Weitere Informationen zu Rasenmäher

Der Rasenmäher ist das wohl wichtigste Gartengerät, wenn man seine eigene Grünfläche besitzt und somit den Rasen auch regelmäßig mähen möchte. Mittlerweile ist die Auswahl an Modellen in den unterschiedlichsten Preiskategorien sehr groß.

Die Technik:
Bei einem Mäher unterscheiden sich die verschiedenen Modelle davon, welche Art von Schneidwerkzeug diese besitzen und wie diese angeordnet sind. Generell lassen sich diese Geräte in Sichelmäher, Balkenmäher und Spindelmäher (Kreiselmäher) unterteilen. Ein Sichelmäher hat einen ungenaueren Schnitt, weist dafür aber eine große Flächenleistung auf. Ein Spindelmäher hingegen ist in der Lage das Gras sehr exakt zu schneiden, hat im Gegenzug dazu aber eine niedrigere Flächenleistung.

a) der Spindelmäher:
Bei diesem Gartengerät sind die Obermesser an einer sich drehenden Spindel angeordnet. Diese Spindel besitzt eine Achse, die sich immer quer zur Bewegungsrichtung des Mähers bewegt. Ein Spindelmäher funktioniert nach dem Scherenprinzip: Die beweglichen Obermesser schneiden das Gras gegen die feststehenden Untermesser ab. Das Ergebnis ist dann ein sehr sauberer Schnittquerschnitt. Die Untermesser lassen sich individuell einstellen - so schärfen sich die Messer quasi wie von selbst. Ein solches Gartengerät wird immer dann eingesetzt, wenn ein sehr exakter und vor allem gleichmäßiger hoher Rasenschnitt mit hoher Schnittqualität benötigt wird. Ein gutes Beispiel dafür sind alle Rasensportplätze wie zum Beispiel der Golfplatz. Die minimalste Einstellung eines solchen Rasenmähers liegt bei 7 Millimeter. Mit einem Spindelmäher bleibt das Gras immer saftig grün.

Weiteres zum Aufbau eines Spindelmähers:
Hinter dem Untermesser sind als Abstandshalter stabile Stützrollen angebracht. Durch diese Rollen ist beim wechselseitigen Mähen das bekannte Streifenmuster eines frisch gemähten Rasens möglich. Grund dafür ist die entstehende Neigung der übrigbleibenden Grashalme.

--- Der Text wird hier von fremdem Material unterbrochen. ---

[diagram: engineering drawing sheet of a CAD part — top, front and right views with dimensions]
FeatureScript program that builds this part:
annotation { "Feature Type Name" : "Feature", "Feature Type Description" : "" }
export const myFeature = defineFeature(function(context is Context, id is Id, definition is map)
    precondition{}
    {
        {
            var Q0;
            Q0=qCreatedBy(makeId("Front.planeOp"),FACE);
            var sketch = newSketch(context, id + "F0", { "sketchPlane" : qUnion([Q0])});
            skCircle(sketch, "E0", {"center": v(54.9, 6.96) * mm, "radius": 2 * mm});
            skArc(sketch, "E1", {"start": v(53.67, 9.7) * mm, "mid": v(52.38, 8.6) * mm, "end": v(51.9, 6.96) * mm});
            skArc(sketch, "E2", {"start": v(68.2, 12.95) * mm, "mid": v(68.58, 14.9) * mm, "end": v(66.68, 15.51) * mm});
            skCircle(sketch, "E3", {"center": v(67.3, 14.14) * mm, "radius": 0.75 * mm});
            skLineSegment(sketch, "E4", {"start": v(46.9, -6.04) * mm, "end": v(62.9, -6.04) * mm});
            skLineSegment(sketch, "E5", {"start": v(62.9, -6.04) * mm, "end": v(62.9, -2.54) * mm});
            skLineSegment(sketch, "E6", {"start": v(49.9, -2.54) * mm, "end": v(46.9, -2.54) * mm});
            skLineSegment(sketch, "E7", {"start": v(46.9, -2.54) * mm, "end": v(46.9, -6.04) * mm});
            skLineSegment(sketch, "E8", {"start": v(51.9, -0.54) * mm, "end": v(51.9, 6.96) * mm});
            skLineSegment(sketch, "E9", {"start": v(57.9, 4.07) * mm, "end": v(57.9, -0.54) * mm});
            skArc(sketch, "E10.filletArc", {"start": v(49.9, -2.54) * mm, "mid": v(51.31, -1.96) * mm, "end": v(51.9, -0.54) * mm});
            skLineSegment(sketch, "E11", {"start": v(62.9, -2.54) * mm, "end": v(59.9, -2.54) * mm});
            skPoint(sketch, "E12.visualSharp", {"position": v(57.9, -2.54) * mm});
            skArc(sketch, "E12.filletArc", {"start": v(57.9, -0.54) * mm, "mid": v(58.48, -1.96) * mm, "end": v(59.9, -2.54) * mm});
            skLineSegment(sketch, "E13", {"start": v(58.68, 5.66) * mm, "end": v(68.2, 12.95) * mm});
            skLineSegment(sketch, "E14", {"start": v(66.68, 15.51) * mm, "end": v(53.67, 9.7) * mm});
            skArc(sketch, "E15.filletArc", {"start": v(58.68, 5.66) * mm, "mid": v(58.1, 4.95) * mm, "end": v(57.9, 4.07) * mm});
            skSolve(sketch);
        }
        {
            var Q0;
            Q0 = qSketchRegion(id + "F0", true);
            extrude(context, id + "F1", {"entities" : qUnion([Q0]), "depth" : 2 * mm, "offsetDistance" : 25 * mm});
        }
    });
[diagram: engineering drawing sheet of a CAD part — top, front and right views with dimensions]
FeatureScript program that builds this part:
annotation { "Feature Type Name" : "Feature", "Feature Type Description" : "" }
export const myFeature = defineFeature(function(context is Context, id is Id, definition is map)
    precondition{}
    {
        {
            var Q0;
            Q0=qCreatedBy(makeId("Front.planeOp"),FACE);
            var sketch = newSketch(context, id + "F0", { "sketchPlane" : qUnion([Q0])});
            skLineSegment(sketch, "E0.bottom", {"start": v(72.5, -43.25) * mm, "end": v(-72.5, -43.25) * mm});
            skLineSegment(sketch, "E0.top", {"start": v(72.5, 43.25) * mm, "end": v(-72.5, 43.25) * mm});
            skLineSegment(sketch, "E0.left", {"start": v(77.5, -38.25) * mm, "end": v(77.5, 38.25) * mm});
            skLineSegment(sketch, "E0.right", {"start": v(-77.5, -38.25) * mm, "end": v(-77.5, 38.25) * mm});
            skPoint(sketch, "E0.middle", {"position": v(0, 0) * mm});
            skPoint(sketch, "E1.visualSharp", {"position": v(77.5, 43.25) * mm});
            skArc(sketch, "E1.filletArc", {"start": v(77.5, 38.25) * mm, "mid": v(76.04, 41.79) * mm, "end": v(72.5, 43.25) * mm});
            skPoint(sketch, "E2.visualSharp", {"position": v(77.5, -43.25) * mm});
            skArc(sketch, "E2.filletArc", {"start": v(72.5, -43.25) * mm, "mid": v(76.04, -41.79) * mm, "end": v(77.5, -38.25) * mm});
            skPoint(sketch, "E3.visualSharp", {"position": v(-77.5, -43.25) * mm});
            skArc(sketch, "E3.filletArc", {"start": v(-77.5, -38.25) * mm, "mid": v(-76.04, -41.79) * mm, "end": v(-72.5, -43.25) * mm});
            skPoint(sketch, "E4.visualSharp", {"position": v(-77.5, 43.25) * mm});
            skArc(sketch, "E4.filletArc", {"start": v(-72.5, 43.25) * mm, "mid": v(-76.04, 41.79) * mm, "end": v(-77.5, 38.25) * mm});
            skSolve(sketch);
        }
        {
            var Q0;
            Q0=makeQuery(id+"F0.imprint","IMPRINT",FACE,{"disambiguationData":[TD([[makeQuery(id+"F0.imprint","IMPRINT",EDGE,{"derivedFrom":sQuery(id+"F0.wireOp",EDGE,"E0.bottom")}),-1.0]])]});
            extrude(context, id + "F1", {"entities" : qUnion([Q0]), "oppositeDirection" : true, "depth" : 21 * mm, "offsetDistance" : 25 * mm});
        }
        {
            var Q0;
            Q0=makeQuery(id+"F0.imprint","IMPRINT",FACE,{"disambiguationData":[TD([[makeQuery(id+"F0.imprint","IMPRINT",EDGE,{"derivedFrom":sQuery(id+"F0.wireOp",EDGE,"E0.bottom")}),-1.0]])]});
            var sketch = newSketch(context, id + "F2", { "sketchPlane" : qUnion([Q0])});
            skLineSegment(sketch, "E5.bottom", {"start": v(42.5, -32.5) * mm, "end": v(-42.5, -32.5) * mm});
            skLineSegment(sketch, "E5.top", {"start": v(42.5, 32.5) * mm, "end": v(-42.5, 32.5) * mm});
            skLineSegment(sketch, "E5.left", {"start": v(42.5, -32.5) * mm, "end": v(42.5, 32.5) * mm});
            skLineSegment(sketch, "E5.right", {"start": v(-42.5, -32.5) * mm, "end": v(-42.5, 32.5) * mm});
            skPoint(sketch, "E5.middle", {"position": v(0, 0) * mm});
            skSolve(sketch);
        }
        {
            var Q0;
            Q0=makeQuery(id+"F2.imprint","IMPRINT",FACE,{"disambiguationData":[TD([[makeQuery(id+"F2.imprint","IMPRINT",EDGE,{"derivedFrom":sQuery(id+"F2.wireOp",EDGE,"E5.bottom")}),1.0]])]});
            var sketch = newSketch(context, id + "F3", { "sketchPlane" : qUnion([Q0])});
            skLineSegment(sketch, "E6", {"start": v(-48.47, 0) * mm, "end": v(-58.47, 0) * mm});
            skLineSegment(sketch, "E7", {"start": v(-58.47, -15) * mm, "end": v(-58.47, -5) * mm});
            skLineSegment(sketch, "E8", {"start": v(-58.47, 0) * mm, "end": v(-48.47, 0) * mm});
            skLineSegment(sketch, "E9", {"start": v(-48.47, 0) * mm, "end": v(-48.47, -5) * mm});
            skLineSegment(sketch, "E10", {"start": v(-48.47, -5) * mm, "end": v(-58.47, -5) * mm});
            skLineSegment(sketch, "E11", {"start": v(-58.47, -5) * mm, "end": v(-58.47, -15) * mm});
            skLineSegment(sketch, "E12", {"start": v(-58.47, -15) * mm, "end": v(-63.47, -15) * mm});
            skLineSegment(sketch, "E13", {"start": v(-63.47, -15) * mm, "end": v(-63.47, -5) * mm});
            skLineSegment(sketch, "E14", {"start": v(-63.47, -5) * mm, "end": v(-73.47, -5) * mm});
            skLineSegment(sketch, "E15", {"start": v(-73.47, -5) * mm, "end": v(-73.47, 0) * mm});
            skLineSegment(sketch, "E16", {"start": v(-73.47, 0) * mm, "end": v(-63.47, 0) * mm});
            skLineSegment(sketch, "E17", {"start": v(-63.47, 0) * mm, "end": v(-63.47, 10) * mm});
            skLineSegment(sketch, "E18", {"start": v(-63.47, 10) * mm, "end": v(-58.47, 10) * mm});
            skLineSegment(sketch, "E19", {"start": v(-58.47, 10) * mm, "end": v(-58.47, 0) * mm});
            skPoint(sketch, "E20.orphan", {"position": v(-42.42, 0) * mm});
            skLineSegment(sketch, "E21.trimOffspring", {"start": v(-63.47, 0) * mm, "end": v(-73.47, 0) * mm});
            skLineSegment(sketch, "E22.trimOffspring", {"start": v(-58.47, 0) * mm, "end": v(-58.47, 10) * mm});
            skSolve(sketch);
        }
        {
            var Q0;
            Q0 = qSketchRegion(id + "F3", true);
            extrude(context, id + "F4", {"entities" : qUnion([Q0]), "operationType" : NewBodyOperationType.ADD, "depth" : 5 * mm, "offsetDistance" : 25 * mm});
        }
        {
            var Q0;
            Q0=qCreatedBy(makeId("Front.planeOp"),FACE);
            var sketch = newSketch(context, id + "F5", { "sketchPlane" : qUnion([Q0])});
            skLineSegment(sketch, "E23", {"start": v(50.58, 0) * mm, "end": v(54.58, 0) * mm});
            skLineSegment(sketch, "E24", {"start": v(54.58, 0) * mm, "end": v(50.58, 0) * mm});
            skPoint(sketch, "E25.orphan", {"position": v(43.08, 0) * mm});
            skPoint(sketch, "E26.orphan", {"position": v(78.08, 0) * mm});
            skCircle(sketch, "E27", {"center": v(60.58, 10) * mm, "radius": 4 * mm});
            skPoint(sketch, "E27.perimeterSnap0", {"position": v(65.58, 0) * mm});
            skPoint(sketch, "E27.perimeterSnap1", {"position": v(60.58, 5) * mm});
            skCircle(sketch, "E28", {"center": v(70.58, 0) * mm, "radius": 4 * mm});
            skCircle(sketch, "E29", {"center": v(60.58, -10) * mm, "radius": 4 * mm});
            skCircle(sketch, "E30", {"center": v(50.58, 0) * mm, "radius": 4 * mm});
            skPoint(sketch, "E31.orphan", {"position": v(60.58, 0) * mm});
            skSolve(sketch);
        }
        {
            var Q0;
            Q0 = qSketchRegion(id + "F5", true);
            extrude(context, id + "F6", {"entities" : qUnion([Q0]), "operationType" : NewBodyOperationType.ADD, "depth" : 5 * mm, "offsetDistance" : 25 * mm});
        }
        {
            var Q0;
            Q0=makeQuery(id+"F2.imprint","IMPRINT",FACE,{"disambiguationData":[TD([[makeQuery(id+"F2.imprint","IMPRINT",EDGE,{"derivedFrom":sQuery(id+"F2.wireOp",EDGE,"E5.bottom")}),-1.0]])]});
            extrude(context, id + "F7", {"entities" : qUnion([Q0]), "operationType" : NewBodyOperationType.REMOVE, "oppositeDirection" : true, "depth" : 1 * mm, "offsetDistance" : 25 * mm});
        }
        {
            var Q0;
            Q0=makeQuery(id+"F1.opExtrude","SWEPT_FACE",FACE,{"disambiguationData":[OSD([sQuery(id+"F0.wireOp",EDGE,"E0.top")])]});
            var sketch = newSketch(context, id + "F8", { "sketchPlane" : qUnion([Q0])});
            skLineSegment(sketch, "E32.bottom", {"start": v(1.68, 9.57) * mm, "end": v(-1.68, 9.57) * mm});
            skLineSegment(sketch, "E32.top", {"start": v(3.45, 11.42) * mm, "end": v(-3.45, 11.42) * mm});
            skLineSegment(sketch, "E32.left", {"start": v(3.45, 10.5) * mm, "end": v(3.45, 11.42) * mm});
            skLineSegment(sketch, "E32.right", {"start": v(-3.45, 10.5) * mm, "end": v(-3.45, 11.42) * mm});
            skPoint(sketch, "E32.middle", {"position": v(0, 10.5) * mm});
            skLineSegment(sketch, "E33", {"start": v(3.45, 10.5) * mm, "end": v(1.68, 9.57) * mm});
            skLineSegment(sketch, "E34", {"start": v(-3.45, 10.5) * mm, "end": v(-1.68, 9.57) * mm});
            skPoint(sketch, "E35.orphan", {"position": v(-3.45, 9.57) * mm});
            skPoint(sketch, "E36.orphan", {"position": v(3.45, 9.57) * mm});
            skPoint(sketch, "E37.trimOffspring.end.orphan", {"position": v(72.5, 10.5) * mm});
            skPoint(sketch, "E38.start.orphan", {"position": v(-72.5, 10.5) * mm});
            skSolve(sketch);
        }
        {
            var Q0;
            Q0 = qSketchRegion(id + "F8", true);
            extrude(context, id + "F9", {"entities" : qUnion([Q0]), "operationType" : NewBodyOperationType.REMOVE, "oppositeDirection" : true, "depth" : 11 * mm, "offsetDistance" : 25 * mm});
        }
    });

Die richtige Anwendung eines Spindelmähers:
Zu hohes Gras kann dieser Rasenmäher nur schlecht mähen, da die rotierende Spindel das Gras ja von oben quasi einfängt. Somit kann man mit diesem Mäher das Gras nur dann gut mähen, wenn dieses auch niedriger als der jeweilige Spindelradius ist. Bei einem solchen Mäher muss man das Gras also in kurzeren Intervallen und vor allem regelmäßiger mähen als mit anderen Modellen, wie zum Beispiel einem Sichelmäher. Wird das Gras zu oft gemächt, kann es durch die Schnittfläche zu einem Wasserverlust der Grünfläche kommen. Spindelmäher kommen daher also vermehrt in Gebieten zum Einsatz, in denen es öfters Niederschläge gibt. Genau aus diesem Grund verkaufen sich diese Modelle vor allem in Australien und England so gut, da es hier auch oft genug regnet. In Gebieten in denen es weniger oft regnet, kann der Einsatz von künstlichen Bewässerungsanlagen nach dem Rasenmähen erforderlich sein.

b) der Sichelmäher:
Bei diesen Modellen bewegen sich die Messer in horizontaler Anordnung. Diese Rotation findet auf senkrechten Wellen statt. Sichelmäher haben im freien Schnit eine sehr hohe Drehzal und schlagen daher das Gras direkt ab. Sie besitzen also keine Gegenschneide, daher wird der sogenannte Schnittquerschnitt oftmals als sehr faserig und nicht besonders regelmäßig bezeichnet. Fast alle handegeführten Rasenmäher sich in die Kategorie Sichelmäher einzuordnen. Es gibt Modelle mit zwei angeschliffenen Messerbalken, also einem sogenannten Messerkreuz. Diese Messerbalken verfügen über einen aerodynamischen Anstellwinkel. Diese Balken funktionieren also ähnlich wie ein Propeller bei einem Hubschrauber.